RR’s Intent to Eat Out Index (RR’s survey of consumers’ plans to eat-out over the next month) indicates positive September results but a weaker October (consistent with a post-stimmy economy).
Ramping food prices at both restaurants and grocery stores are starting to be a drag on overall food sales.
Restaurant stocks reflect increasing sales volatility. In any case, previous strength in YTD results has made room for several IPOs, including: Dutch Bros Inc. (471 coffee drive-thrus in 11 states); First Watch (420 fast casual breakfast & lunch restaurants in 28 states); and Portillo’s (67 fast casual restaurants across 9 states) which registered for an IPO in September.
QSR Finally Ramps-up Value Amid Record Core Price Hikes
QSR value mix rebounded +10.4% off the August low and the average promotional price point declined -9.9% y/y (lowest level since Feb. 2020) which may be necessary to combat recent aggressive core price increases.

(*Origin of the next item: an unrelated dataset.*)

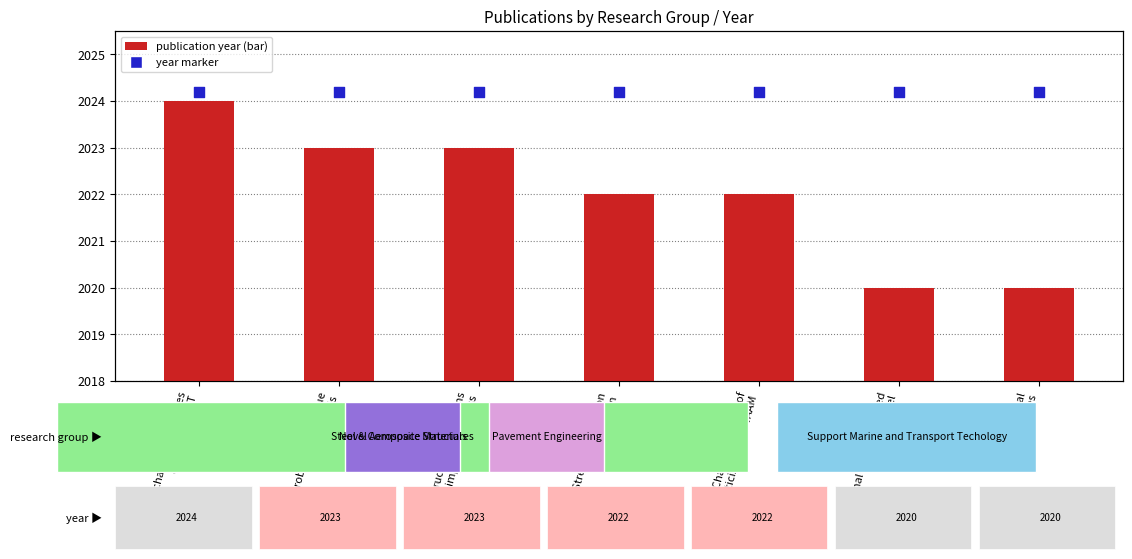

At how many categories does at least one series exceed 2023?

7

New product mix also jumped +6.0% to 12.5% and was primarily driven by sandwich segment innovation (new chicken sandwiches).
FSR promotional price point hit the lowest level in almost 4 years.

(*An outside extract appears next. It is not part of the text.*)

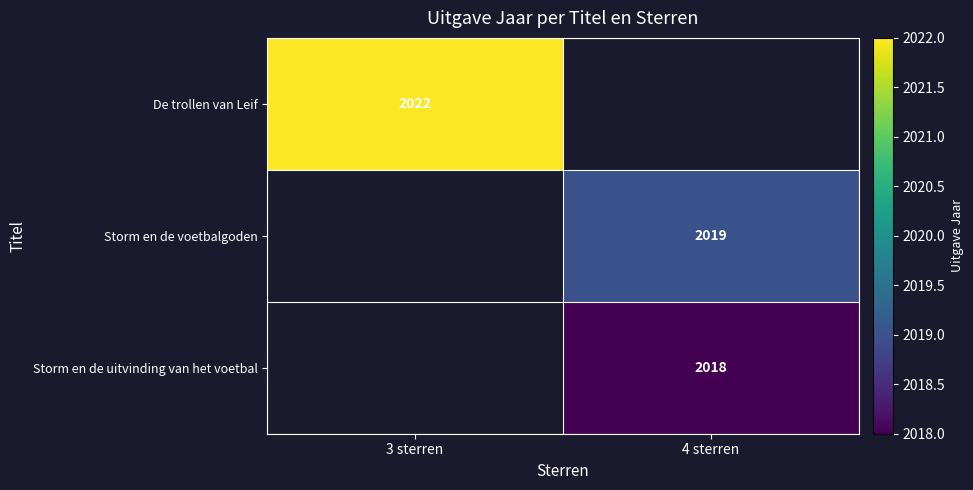

True or false: Storm en de voetbalgoden has a value of 560 at 4 sterren.

False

New product mix jumped +8.9% to 11.8%, primarily driven by new drink specials and seasonal family promotions.
Consumer Weakness + Inflation = Higher Value Mix
The 3Q:21 GDP outlook was lowered to +2.3% (down from +6.3% in July) as the outlook for consumer spending continues to deteriorate (post-stimmy and amidst ramping inflation).
The economy is rolling off and starting to lap ~$1 trillion in stimulus benefits ($500B in stimulus check payments, $250 – $300B in unemployment benefits, $50 – $60B in elevated SNAP benefits, and $90B in Child Tax Credit payments including direct payments through December 2021) which will create significant headwinds in 1H:22 and disproportionately hurt lower-income households.

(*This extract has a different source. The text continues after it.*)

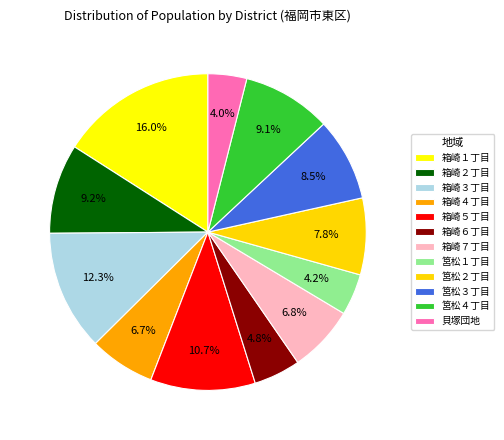

Combined, what portion of the pie is 箱崎１丁目 and 筥松４丁目?

25.0%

Inflation continues to surge (the CPI for all items has been running above 5% y/y since May) reflecting problems in the supply chain and a +9.6% increase in rents during July.
Consumer confidence fell for the 3rd consecutive month in September and is down -15% from the June peak.
Key Cost Trends & Forecasts
Material Food Inflation & Labor Shortages Continue
The BLS Foodstuffs Index continues to moderate, but remains significantly elevated on a y/y basis.
The current 2022 PPI outlook is manageable with most commodities projected to increase +1% to +5%.
Unfilled job openings continue to ramp-up despite higher pay.
The average hourly wage for nonsupervisory restaurant workers continues to surge (+14.8% y/y in July and +8.2% YTD).
Brinker plans to increase hourly employee earnings (including tips) to $18 by FY23 (average $16.95 in FY21) and increase Chili’s general manager pay to an average of $100K by FY25 (average $87K in FY21).
Franchisee EBITDA Valuations
Labor Issues and Difficult Comparisons Weigh on QSR
According to Alex Blanton from AB Advisory & Analytics, labor & supply disruptions are impacting valuations. Also, buyers are inclined to adjust multiples lower for chains with unsustainable AUVs (like pizza chains). High development costs are driving significant interest in acquisitions as an alternative to development.
According to Rob Hunziker from Advanced Restaurant Sales, there is a lot of concern in the QSR world about labor shortages, and higher wages if they can find people at all. It is having a negative effect on QSR comps, since they are going against last year’s strong sales results.